Ambulance dispatchers in 'hectic and unhealthy' office, MPP Fife says
Staff can't take breaks, are denied vacation time Fife says in letter to Christine Elliott
Cambridge ambulance dispatchers have a "hectic and unhealthy" work environment with managers telling them to skip breaks, says Waterloo MPP Catherine Fife.
In a letter to Ontario Health Minister Christine Elliott dated April 3, Fife says she's concerned the province isn't doing enough to improve the operations for ambulance dispatchers. The letter also appeared in the regional council agenda on April 17.
"The front-line Cambridge staff in Hamilton have told me that the workplace is hectic and unhealthy," Fife wrote.
"Staff are unable to take breaks and are being denied vacation time. This has led to staff taking stress leave, and has caused a shortage of 20 Cambridge dispatchers."
She says dispatchers who continue to work, do so with "aging and subpar technology."
As well, Fife says, managers were told 12 new people would be hired by March 17 but that hasn't happened.
The Cambridge ambulance dispatch office closed in December due to a staffing shortage and operations were moved to Hamilton. Initially there were concerns Hamilton's dispatch office didn't have the technology to properly pinpoint 911 call locations.
[The province is] confident in the ongoing efforts to ensure the community's needs are being met.- Hayley Chazan , ministry spokesperson
There are investigations underway by the region and the Ministry of Health after reports an ambulance was sent to the wrong location in Waterloo region, resulting in a 16 minute delay.
That technology was updated in January.
CBC Kitchener-Waterloo reached out to Elliott for comment on Fife's allegations, that staff are not getting breaks or vacation.
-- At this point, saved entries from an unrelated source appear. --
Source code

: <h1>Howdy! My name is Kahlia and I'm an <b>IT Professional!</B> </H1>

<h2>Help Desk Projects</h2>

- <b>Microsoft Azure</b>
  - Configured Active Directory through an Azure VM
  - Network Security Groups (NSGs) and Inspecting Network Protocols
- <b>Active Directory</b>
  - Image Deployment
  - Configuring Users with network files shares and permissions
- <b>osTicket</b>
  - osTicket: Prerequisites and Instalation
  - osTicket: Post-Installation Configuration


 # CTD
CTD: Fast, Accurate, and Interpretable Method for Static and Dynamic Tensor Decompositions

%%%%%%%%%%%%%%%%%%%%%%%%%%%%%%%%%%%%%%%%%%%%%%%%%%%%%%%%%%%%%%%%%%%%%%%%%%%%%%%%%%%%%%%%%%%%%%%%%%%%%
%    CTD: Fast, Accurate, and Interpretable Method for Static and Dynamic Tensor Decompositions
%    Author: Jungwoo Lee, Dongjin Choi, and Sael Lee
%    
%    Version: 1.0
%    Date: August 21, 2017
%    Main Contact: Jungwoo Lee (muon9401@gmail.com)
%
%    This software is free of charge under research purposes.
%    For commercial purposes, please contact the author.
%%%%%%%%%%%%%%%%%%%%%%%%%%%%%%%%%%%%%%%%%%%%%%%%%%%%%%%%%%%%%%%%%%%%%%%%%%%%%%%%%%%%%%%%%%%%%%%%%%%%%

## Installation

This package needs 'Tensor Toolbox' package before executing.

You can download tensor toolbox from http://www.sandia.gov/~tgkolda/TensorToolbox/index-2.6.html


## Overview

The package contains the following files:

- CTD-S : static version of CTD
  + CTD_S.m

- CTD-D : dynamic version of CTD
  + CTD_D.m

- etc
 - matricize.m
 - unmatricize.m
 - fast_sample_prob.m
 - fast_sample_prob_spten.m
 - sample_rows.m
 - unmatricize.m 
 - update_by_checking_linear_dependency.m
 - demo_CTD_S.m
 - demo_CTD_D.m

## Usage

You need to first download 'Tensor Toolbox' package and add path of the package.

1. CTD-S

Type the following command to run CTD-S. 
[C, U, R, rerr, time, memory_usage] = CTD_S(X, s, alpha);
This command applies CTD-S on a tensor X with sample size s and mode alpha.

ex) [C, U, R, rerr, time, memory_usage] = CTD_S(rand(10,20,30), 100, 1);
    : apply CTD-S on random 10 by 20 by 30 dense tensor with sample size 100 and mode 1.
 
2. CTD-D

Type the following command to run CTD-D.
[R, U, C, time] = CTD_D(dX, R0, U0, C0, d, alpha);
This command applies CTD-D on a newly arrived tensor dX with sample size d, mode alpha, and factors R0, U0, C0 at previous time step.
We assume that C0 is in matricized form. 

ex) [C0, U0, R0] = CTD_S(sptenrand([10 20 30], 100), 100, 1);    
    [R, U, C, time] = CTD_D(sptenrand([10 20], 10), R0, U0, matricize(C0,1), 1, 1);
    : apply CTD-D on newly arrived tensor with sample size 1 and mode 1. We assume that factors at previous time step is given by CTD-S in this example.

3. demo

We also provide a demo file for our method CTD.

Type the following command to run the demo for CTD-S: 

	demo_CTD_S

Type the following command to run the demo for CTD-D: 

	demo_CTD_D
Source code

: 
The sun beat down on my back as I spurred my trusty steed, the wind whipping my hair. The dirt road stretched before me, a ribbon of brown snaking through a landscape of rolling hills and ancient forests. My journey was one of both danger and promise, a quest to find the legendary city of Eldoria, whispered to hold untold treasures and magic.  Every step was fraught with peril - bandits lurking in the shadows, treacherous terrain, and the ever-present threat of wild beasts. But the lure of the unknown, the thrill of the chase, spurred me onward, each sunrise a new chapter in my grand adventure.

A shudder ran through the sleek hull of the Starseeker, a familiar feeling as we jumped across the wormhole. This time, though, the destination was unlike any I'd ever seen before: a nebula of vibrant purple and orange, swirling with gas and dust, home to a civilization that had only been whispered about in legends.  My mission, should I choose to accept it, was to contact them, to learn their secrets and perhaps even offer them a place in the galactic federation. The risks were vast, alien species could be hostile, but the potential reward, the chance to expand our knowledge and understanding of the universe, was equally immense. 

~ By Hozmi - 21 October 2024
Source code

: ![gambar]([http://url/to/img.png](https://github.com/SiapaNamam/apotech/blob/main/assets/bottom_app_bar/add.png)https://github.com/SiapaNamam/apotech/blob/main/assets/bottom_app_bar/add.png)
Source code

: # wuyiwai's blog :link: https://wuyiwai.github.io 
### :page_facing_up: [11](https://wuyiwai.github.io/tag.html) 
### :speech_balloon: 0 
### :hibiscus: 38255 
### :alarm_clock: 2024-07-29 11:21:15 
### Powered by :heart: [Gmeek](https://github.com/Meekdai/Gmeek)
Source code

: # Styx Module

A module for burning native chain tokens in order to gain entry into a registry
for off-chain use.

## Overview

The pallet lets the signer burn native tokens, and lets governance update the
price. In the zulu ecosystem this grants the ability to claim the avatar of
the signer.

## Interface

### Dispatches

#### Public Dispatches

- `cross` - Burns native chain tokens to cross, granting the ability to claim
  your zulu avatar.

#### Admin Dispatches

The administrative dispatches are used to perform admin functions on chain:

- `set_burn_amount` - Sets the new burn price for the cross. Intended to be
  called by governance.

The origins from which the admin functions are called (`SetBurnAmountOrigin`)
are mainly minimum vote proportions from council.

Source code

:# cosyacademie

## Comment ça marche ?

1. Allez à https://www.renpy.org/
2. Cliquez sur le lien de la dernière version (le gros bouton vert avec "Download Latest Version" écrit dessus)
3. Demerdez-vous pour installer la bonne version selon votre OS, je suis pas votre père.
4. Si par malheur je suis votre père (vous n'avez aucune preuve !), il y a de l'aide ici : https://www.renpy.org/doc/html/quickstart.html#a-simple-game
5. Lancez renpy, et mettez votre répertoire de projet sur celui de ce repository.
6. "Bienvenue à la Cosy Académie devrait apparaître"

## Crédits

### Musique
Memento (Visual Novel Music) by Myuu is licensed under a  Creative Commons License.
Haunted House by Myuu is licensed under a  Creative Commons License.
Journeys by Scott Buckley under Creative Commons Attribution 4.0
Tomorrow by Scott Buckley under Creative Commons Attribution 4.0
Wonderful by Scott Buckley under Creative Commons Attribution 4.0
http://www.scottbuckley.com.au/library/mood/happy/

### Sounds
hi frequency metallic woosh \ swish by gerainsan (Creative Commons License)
Her spokesperson Hayley Chazan said in an email that the province is "monitoring the situation closely to ensure that Hamilton and Cambridge continue to have access to speedy emergency health services and are confident in the ongoing efforts to ensure the community's needs are being met."
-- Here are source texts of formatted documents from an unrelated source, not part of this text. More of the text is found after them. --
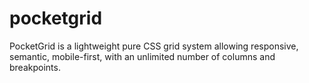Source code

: pocketgrid
==========

PocketGrid is a lightweight pure CSS grid system allowing responsive, semantic, mobile-first, with an unlimited number of columns and breakpoints.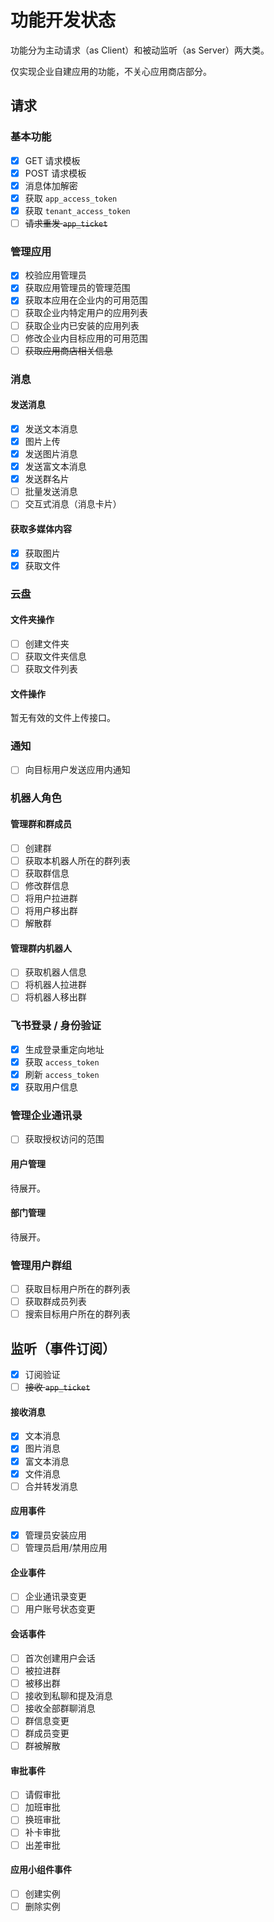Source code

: # 功能开发状态

功能分为主动请求（as Client）和被动监听（as Server）两大类。

仅实现企业自建应用的功能，不关心应用商店部分。

## 请求

### 基本功能

- [x] GET 请求模板
- [x] POST 请求模板
- [x] 消息体加解密
- [x] 获取 `app_access_token`
- [x] 获取 `tenant_access_token`
- [ ] <del>请求重发 `app_ticket`</del>

### 管理应用

- [x] 校验应用管理员
- [x] 获取应用管理员的管理范围
- [x] 获取本应用在企业内的可用范围
- [ ] 获取企业内特定用户的应用列表
- [ ] 获取企业内已安装的应用列表
- [ ] 修改企业内目标应用的可用范围
- [ ] <del>获取应用商店相关信息</del>

### 消息

#### 发送消息

- [x] 发送文本消息
- [x] 图片上传
- [x] 发送图片消息
- [x] 发送富文本消息
- [x] 发送群名片
- [ ] 批量发送消息
- [ ] 交互式消息（消息卡片）

#### 获取多媒体内容

- [x] 获取图片
- [x] 获取文件

### 云盘

#### 文件夹操作

- [ ] 创建文件夹
- [ ] 获取文件夹信息
- [ ] 获取文件列表

#### 文件操作

暂无有效的文件上传接口。

### 通知

- [ ] 向目标用户发送应用内通知

### 机器人角色

#### 管理群和群成员

- [ ] 创建群
- [ ] 获取本机器人所在的群列表
- [ ] 获取群信息
- [ ] 修改群信息
- [ ] 将用户拉进群
- [ ] 将用户移出群
- [ ] 解散群

#### 管理群内机器人

- [ ] 获取机器人信息
- [ ] 将机器人拉进群
- [ ] 将机器人移出群

### 飞书登录 / 身份验证

- [x] 生成登录重定向地址
- [x] 获取 `access_token`
- [x] 刷新 `access_token`
- [x] 获取用户信息

### 管理企业通讯录

- [ ] 获取授权访问的范围

#### 用户管理

待展开。

#### 部门管理

待展开。

### 管理用户群组

- [ ] 获取目标用户所在的群列表
- [ ] 获取群成员列表
- [ ] 搜索目标用户所在的群列表

## 监听（事件订阅）

- [x] 订阅验证
- [ ] <del>接收 `app_ticket`</del>

#### 接收消息

- [x] 文本消息
- [x] 图片消息
- [x] 富文本消息
- [x] 文件消息
- [ ] 合并转发消息

#### 应用事件

- [x] 管理员安装应用
- [ ] 管理员启用/禁用应用

#### 企业事件

- [ ] 企业通讯录变更
- [ ] 用户账号状态变更

#### 会话事件

- [ ] 首次创建用户会话
- [ ] 被拉进群
- [ ] 被移出群
- [ ] 接收到私聊和提及消息
- [ ] 接收全部群聊消息
- [ ] 群信息变更
- [ ] 群成员变更
- [ ] 群被解散

#### 审批事件

- [ ] 请假审批
- [ ] 加班审批
- [ ] 换班审批
- [ ] 补卡审批
- [ ] 出差审批

#### 应用小组件事件

- [ ] 创建实例
- [ ] 删除实例
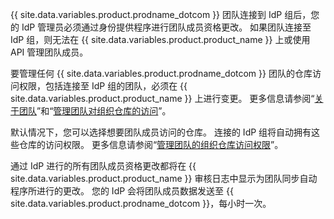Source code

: {{ site.data.variables.product.prodname_dotcom }} 团队连接到 IdP 组后，您的 IdP 管理员必须通过身份提供程序进行团队成员资格更改。 如果团队连接至 IdP 组，则无法在 {{ site.data.variables.product.product_name }} 上或使用 API 管理团队成员。

要管理任何 {{ site.data.variables.product.prodname_dotcom }} 团队的仓库访问权限，包括连接至 IdP 组的团队，必须在 {{ site.data.variables.product.product_name }} 上进行变更。 更多信息请参阅“[关于团队](/articles/about-teams)”和“[管理团队对组织仓库的访问](/articles/managing-team-access-to-an-organization-repository)”。

默认情况下，您可以选择想要团队成员访问的仓库。 连接的 IdP 组将自动拥有这些仓库的访问权限。 更多信息请参阅“[管理团队的组织仓库访问权限](/articles/managing-team-access-to-an-organization-repository)”。

通过 IdP 进行的所有团队成员资格更改都将在 {{ site.data.variables.product.product_name }} 审核日志中显示为团队同步自动程序所进行的更改。 您的 IdP 会将团队成员数据发送至 {{ site.data.variables.product.prodname_dotcom }}，每小时一次。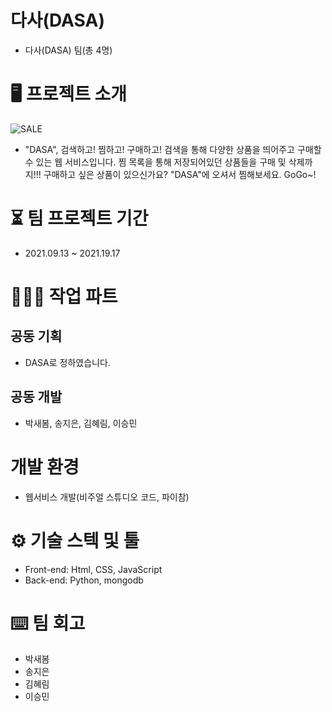 # 다사(DASA)

- 다사(DASA) 팀(총 4명)

# 🖥 프로젝트 소개

![SALE](https://user-images.githubusercontent.com/76721552/133780951-c47b1aef-8e79-4446-83b4-8a9bda9ce6d2.jpg)

- "DASA", 검색하고! 찜하고! 구매하고! 검색을 통해 다양한 상품을 띄어주고 구매할 수 있는 웹 서비스입니다. 찜 목록을 통해 저장되어있던 상품들을 구매 및 삭제까지!!! 구매하고 싶은 상품이 있으신가요? "DASA"에 오셔서 찜해보세요. GoGo~!

# ⏳ 팀 프로젝트 기간

- 2021.09.13 ~ 2021.19.17

# 👩🏻‍💻 작업 파트

## 공동 기획

- DASA로 정하였습니다.

## 공동 개발

- 박새봄, 송지은, 김혜림, 이승민

# 개발 환경

- 웹서비스 개발(비주얼 스튜디오 코드, 파이참)

# ⚙️ 기술 스텍 및 툴

- Front-end: Html, CSS, JavaScript
- Back-end: Python, mongodb

# ⌨️ 팀 회고

- 박새봄
- 송지은
- 김혜림
- 이승민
Chazan said the Hamilton Central Ambulance Communications Centre (CACC) is working to hire more dispatchers and the Ministry of Health is working with the centre to "ensure that all shifts are adequately staffed and, in recognition of the stresses of the job, that vacation requests are approved."
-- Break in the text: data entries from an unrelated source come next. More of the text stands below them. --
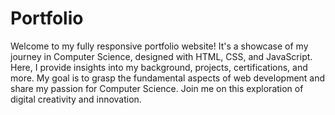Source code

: # Portfolio
Welcome to my fully responsive portfolio website! It's a showcase of my journey in Computer Science, designed with HTML, CSS, and JavaScript. Here, I provide insights into my background, projects, certifications, and more. My goal is to grasp the fundamental aspects of web development and share my passion for Computer Science. Join me on this exploration of digital creativity and innovation.
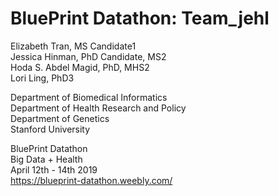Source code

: # BluePrint Datathon: Team_jehl


Elizabeth Tran, MS Candidate1 <br>
Jessica Hinman, PhD Candidate, MS2 <br>
Hoda S. Abdel Magid, PhD, MHS2<br>
Lori Ling, PhD3<br>

Department of Biomedical Informatics<br>
Department of Health Research and Policy <br>
Department of Genetics <br>
Stanford University<br>


BluePrint Datathon <Br>
Big Data + Health <br>
April 12th - 14th 2019<Br>
https://blueprint-datathon.weebly.com/<Br>
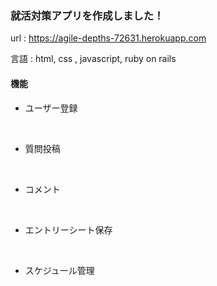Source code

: ### 就活対策アプリを作成しました！

url : https://agile-depths-72631.herokuapp.com <br>

言語 : html, css , javascript, ruby on rails

#### 機能

+ ユーザー登録<br>
<br>

+ 質問投稿<br>
<br>

+ コメント<br>
<br>

+ エントリーシート保存<br>
<br>

+ スケジュール管理<br>
<br>

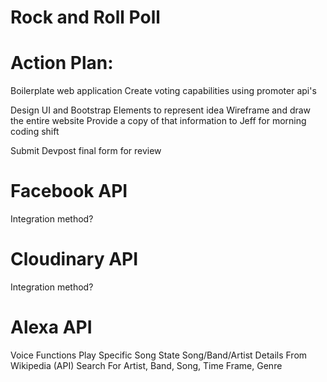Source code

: # Rock and Roll Poll

# Action Plan:
Boilerplate web application 
Create voting capabilities using promoter api's



Design UI and Bootstrap Elements to represent idea
Wireframe and draw the entire website
Provide a copy of that information to Jeff for morning coding shift


Submit Devpost final form for review

# Facebook API
Integration method?

# Cloudinary API
Integration method?

# Alexa API
Voice Functions
Play Specific Song
State Song/Band/Artist Details From Wikipedia (API)
Search For Artist, Band, Song, Time Frame, Genre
She noted that since January, 93 per cent of vacation requests have been filled successfully.
"We remain committed to supporting staff and are holding weekly meetings with the Hamilton CACC to protect these vital services," Chazan wrote.
Warren "Smokey" Thomas, president of the Ontario Public Service Employees Union (OPSEU) which represents the dispatchers, said not enough is being done to help the people working the high-stress job at the Hamilton centre.
When any politician [says] we're confident we'll meet the needs, that means they're not meeting the needs.- Warren 'Smokey' Thomas, OPSEU
"We're trying to get the ministry to do what they're supposed to do," he said.
When asked if he thought the ministry was meeting the needs of the community, he said no.
"When any politician [says] we're confident we'll meet the needs, that means they're not meeting the needs and probably they don't have a clue how to do it," he said.
"I don't have any faith at all in that kind of a statement," he added. "I've heard that hundreds of times in my career and that usually means they haven't done anything and they don't plan on doing anything."
'Not going to get up and leave'
Thomas says the employees were supposed to receive cross-training, so Cambridge dispatchers could work the Hamilton side of the centre and vice versa. That training is necessary because there's a lot to know about a community where you're dispatching ambulances, including landmarks and addresses, he said.
"They've not been able to do that cross-training because they're so short staffed," he said.
"People are not taking their breaks. Management says, 'Well you're entitled to a break.' But, I mean, they're not going to get up and leave the station unattended."
Thomas has also heard there's been a high rate of turnover and even people who have been hired quit after they started training. As well, he said there were 12 fixed-term employees hired.
"That's a contract. So by the time they train them up, the contracts will almost be over and they'll let them go. I don't know why they don't just hire full-time and train people up properly," he says.
He says the union is trying to secure a meeting with Elliott and ministry staff but so far haven't been able to set something up. Instead, the ministry has invited them to consultation meetings with other stakeholders on other issues.
"We'll just keep filing health and safety grievances," he said. "But at the end of the day, I guess our job is to try to put enough pressure on the government to fill these positions. And it won't get better overnight because it takes a few months for you to get trained up."
He says the Progressive Conservatives need to hire people, and the government promised to do so.
"They're promising to hire more staff. Well then, where are they?" he said.
The Region of Waterloo has asked to take over ambulance dispatch services.
When asked if the province is considering this request from the region, Chazan said, "The government is working alongside municipalities and health care partners as we modernize emergency health services in Ontario. These consultations are ongoing."